In the given electromagnetic wave $$E_y = 600 \sin(\omega t - kx) \text{ Vm}^{-1}$$, intensity of the associated light beam is (in $$\text{W/m}^2$$) : (Given $$\epsilon_0 = 9 \times 10^{-12} \text{ C}^2 \text{ N}^{-1} \text{ m}^{-2}$$)

We are asked to find the intensity of an electromagnetic wave described by $$E_y = 600 \sin(\omega t - kx) \, \text{Vm}^{-1}$$.

The average intensity of an electromagnetic wave is related to the amplitude of the electric field by the formula

$$I = \frac{1}{2} \epsilon_0 c E_0^2$$

Here, $$\epsilon_0$$ is the permittivity of free space, $$c$$ is the speed of light, and $$E_0$$ is the peak electric field amplitude.

From the given wave equation, the amplitude is $$E_0 = 600 \, \text{V/m}$$. The standard values are $$\epsilon_0 = 9 \times 10^{-12} \, \text{C}^2\text{N}^{-1}\text{m}^{-2}$$ and $$c = 3 \times 10^8 \, \text{m/s}$$.

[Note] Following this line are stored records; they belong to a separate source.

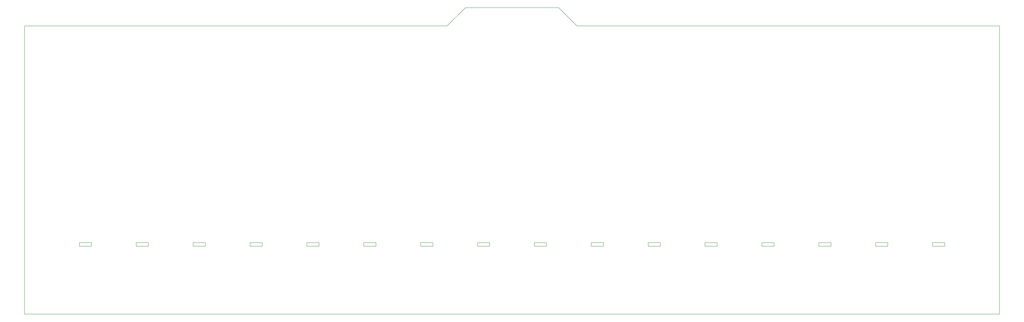
<source format=gbr>
G04 #@! TF.GenerationSoftware,KiCad,Pcbnew,(5.1.7)-1*
G04 #@! TF.CreationDate,2021-02-27T15:40:24-05:00*
G04 #@! TF.ProjectId,OpeNITHM-full,4f70654e-4954-4484-9d2d-66756c6c2e6b,rev?*
G04 #@! TF.SameCoordinates,Original*
G04 #@! TF.FileFunction,Profile,NP*
%FSLAX46Y46*%
G04 Gerber Fmt 4.6, Leading zero omitted, Abs format (unit mm)*
G04 Created by KiCad (PCBNEW (5.1.7)-1) date 2021-02-27 15:40:24*
%MOMM*%
%LPD*%
G01*
G04 APERTURE LIST*
G04 #@! TA.AperFunction,Profile*
%ADD10C,0.150000*%
G04 #@! TD*
G04 APERTURE END LIST*
D10*
X355000000Y-120700000D02*
X355000000Y-122500000D01*
X327000000Y-120700000D02*
X327000000Y-122500000D01*
X299000000Y-120700000D02*
X299000000Y-122500000D01*
X271000000Y-120700000D02*
X271000000Y-122500000D01*
X243000000Y-120700000D02*
X243000000Y-122500000D01*
X215000000Y-120700000D02*
X215000000Y-122500000D01*
X187000000Y-120700000D02*
X187000000Y-122500000D01*
X159000000Y-120700000D02*
X159000000Y-122500000D01*
X131000000Y-120700000D02*
X131000000Y-122500000D01*
X103000000Y-120700000D02*
X103000000Y-122500000D01*
X75000000Y-120700000D02*
X75000000Y-122500000D01*
X47000000Y-120700000D02*
X47000000Y-122500000D01*
X19000000Y-120700000D02*
X19000000Y-122500000D01*
X-9000000Y-120700000D02*
X-9000000Y-122500000D01*
X-37000000Y-120700000D02*
X-37000000Y-122500000D01*
X361000000Y-120700000D02*
X355000000Y-120700000D01*
X333000000Y-120700000D02*
X327000000Y-120700000D01*
X305000000Y-120700000D02*
X299000000Y-120700000D01*
X277000000Y-120700000D02*
X271000000Y-120700000D01*
X249000000Y-120700000D02*
X243000000Y-120700000D01*
X221000000Y-120700000D02*
X215000000Y-120700000D01*
X193000000Y-120700000D02*
X187000000Y-120700000D01*
X165000000Y-120700000D02*
X159000000Y-120700000D01*
X137000000Y-120700000D02*
X131000000Y-120700000D01*
X109000000Y-120700000D02*
X103000000Y-120700000D01*
X81000000Y-120700000D02*
X75000000Y-120700000D01*
X53000000Y-120700000D02*
X47000000Y-120700000D01*
X25000000Y-120700000D02*
X19000000Y-120700000D01*
X-3000000Y-120700000D02*
X-9000000Y-120700000D01*
X-31000000Y-120700000D02*
X-37000000Y-120700000D01*
X361000000Y-120700000D02*
X361000000Y-122500000D01*
X333000000Y-120700000D02*
X333000000Y-122500000D01*
X305000000Y-120700000D02*
X305000000Y-122500000D01*
X277000000Y-120700000D02*
X277000000Y-122500000D01*
X249000000Y-120700000D02*
X249000000Y-122500000D01*
X221000000Y-120700000D02*
X221000000Y-122500000D01*
X193000000Y-120700000D02*
X193000000Y-122500000D01*
X165000000Y-120700000D02*
X165000000Y-122500000D01*
X137000000Y-120700000D02*
X137000000Y-122500000D01*
X109000000Y-120700000D02*
X109000000Y-122500000D01*
X81000000Y-120700000D02*
X81000000Y-122500000D01*
X53000000Y-120700000D02*
X53000000Y-122500000D01*
X25000000Y-120700000D02*
X25000000Y-122500000D01*
X-3000000Y-120700000D02*
X-3000000Y-122500000D01*
X-31000000Y-120700000D02*
X-31000000Y-122500000D01*
X361000000Y-122500000D02*
X355000000Y-122500000D01*
X327000000Y-122500000D02*
X333000000Y-122500000D01*
X299000000Y-122500000D02*
X305000000Y-122500000D01*
X271000000Y-122500000D02*
X277000000Y-122500000D01*
X243000000Y-122500000D02*
X249000000Y-122500000D01*
X215000000Y-122500000D02*
X221000000Y-122500000D01*
X187000000Y-122500000D02*
X193000000Y-122500000D01*
X159000000Y-122500000D02*
X165000000Y-122500000D01*
X131000000Y-122500000D02*
X137000000Y-122500000D01*
X103000000Y-122500000D02*
X109000000Y-122500000D01*
X75000000Y-122500000D02*
X81000000Y-122500000D01*
X47000000Y-122500000D02*
X53000000Y-122500000D01*
X19000000Y-122500000D02*
X25000000Y-122500000D01*
X-9000000Y-122500000D02*
X-3000000Y-122500000D01*
X-37000000Y-122500000D02*
X-31000000Y-122500000D01*
X-59000000Y-120700000D02*
X-65000000Y-120700000D01*
X-65000000Y-122500000D02*
X-59000000Y-122500000D01*
X-59000000Y-120700000D02*
X-59000000Y-122500000D01*
X-65000000Y-120700000D02*
X-65000000Y-122500000D01*
X148000000Y-5000000D02*
X171000000Y-5000000D01*
X180000000Y-14000000D02*
X388000000Y-14000000D01*
X116000000Y-14000000D02*
X125000000Y-5000000D01*
X180000000Y-14000000D02*
X171000000Y-5000000D01*
X125000000Y-5000000D02*
X148000000Y-5000000D01*
X-92000000Y-14000000D02*
X-92000000Y-156000000D01*
X388000000Y-156000000D02*
X-92000000Y-156000000D01*
X388000000Y-14000000D02*
X388000000Y-156000000D01*
X-92000000Y-14000000D02*
X116000000Y-14000000D01*
M02*

</source>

Substituting these into the intensity formula gives

$$I = \frac{1}{2} \times 9 \times 10^{-12} \times 3 \times 10^8 \times (600)^2$$

First, compute $$\epsilon_0 c$$:

$$\epsilon_0 \times c = 9 \times 10^{-12} \times 3 \times 10^8 = 27 \times 10^{-4} = 2.7 \times 10^{-3}$$

Next, evaluate $$E_0^2$$:

$$E_0^2 = 600^2 = 3.6 \times 10^5$$

Therefore, the intensity is

$$I = \frac{1}{2} \times 2.7 \times 10^{-3} \times 3.6 \times 10^5 = \frac{1}{2} \times 972 = 486 \, \text{W/m}^2$$

The correct answer is Option D: 486 W/m^2.